**WORK TO BE COMPLETED:**
Count the lines below that contain the word "Õnnis" and give only the number.

**EXERCISE INPUT:**
◇ ◇ ◇

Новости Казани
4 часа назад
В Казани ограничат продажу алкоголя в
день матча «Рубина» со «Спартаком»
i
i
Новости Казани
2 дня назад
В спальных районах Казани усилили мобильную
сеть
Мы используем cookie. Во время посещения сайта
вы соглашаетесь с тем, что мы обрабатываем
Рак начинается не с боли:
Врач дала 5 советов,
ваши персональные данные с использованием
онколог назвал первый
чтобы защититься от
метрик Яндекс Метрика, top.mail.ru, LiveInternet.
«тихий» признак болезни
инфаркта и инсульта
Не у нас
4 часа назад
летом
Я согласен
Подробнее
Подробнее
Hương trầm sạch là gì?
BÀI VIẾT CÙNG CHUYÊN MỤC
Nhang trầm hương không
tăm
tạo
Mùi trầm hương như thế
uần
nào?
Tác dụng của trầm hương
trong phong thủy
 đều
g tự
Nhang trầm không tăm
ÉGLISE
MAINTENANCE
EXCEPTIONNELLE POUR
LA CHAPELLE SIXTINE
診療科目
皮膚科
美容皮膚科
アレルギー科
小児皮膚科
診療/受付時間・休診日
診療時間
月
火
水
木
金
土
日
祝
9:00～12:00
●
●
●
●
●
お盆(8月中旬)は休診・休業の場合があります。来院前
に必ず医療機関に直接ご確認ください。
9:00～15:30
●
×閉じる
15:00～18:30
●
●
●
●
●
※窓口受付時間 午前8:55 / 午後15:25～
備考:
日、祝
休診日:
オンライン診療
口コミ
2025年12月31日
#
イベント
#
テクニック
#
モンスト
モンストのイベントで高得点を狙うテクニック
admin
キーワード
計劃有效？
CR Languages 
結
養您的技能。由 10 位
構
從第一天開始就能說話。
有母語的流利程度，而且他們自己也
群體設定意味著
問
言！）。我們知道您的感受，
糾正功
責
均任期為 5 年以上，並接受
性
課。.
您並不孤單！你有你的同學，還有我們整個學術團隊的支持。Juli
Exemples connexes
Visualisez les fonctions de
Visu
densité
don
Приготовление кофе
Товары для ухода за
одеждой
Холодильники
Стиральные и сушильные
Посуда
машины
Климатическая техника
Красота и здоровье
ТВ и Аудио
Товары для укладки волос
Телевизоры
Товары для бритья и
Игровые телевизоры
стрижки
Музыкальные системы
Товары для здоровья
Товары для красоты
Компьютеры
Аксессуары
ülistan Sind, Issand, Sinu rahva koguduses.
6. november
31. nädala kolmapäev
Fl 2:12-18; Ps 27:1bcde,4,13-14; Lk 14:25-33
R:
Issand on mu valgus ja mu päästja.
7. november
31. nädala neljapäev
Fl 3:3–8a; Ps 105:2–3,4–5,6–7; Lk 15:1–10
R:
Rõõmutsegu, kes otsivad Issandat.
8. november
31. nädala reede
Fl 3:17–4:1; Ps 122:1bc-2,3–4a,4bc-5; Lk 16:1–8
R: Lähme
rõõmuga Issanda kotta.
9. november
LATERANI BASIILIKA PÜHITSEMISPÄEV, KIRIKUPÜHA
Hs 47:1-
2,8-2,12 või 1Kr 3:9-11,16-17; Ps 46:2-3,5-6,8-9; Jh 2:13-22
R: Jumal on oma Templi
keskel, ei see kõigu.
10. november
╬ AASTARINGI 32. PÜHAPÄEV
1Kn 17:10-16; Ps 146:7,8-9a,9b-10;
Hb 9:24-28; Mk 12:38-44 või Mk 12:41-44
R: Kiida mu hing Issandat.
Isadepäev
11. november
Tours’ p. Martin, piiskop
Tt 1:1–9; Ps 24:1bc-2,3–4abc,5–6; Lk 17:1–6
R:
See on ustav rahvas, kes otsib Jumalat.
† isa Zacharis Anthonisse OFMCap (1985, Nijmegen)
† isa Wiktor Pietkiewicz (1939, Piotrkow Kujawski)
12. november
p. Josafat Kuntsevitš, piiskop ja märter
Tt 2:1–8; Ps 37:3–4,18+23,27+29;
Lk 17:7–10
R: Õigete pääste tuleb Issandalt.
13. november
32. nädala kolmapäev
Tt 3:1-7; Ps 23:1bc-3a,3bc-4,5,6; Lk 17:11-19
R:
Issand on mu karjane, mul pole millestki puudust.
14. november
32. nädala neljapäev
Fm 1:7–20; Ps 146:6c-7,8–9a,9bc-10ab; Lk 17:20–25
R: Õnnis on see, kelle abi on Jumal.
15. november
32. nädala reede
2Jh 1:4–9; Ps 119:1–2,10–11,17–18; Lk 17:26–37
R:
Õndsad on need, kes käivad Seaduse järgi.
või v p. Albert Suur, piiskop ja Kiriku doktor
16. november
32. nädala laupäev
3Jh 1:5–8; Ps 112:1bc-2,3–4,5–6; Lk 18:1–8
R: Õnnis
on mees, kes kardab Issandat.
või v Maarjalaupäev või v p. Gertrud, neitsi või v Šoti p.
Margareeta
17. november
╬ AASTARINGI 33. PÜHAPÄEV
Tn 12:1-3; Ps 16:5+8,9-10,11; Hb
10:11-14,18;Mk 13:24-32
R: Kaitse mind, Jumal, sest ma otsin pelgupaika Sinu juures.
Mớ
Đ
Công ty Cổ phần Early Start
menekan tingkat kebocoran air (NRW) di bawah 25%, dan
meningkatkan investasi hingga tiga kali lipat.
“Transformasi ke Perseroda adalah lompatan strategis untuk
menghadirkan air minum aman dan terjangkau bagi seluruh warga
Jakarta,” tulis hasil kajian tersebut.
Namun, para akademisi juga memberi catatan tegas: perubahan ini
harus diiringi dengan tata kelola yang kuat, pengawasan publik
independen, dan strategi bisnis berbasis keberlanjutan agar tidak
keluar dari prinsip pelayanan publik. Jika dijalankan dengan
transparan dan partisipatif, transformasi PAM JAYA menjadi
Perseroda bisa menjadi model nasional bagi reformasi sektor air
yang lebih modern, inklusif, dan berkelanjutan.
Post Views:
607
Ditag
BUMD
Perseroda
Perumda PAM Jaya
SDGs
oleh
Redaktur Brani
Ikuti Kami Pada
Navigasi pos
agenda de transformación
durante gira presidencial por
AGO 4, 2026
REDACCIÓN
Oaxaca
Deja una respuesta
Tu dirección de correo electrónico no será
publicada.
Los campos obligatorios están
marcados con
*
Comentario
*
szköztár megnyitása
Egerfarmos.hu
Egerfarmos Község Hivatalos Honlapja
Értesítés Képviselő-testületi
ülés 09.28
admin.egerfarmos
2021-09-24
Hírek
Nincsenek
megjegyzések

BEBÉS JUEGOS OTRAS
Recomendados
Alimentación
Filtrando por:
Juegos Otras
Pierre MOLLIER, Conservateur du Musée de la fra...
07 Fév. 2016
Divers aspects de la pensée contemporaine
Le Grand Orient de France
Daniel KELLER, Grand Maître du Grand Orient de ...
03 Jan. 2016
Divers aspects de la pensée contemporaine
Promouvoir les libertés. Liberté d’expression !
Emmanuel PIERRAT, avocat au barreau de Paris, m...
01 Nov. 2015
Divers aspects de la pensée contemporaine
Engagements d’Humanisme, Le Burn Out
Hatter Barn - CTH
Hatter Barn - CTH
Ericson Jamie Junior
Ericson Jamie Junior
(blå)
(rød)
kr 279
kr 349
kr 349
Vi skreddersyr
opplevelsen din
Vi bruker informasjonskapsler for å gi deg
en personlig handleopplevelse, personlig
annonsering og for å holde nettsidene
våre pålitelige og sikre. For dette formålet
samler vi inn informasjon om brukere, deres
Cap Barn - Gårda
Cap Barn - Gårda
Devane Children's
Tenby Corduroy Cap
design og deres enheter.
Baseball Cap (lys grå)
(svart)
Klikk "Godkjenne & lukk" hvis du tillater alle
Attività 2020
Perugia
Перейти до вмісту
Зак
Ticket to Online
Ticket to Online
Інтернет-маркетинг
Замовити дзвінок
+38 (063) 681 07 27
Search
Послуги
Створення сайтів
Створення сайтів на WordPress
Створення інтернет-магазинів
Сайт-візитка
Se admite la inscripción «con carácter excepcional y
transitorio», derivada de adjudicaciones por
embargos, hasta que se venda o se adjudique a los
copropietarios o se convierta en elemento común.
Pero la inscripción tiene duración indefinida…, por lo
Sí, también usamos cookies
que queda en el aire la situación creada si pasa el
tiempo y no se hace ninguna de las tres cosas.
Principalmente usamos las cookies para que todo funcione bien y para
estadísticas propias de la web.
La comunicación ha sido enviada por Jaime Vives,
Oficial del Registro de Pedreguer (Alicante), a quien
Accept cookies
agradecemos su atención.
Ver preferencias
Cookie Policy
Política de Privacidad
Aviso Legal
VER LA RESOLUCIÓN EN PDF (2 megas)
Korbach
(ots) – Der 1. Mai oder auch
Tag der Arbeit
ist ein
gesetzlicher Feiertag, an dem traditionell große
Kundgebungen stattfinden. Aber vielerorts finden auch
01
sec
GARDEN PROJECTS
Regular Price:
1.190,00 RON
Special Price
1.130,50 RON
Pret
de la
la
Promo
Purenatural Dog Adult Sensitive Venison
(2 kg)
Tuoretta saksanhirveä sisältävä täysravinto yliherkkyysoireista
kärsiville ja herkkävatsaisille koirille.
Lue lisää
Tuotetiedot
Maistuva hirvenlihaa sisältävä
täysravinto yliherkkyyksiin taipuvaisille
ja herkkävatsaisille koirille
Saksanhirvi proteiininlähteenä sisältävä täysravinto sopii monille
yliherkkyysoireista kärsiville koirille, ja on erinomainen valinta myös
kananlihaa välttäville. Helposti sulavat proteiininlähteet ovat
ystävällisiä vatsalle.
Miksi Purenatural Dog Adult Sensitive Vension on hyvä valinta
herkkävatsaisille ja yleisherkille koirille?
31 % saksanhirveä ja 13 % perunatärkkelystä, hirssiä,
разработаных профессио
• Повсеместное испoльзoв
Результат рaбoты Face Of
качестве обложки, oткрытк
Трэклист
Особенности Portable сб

◇ ◇ ◇

**ANSWER:**
2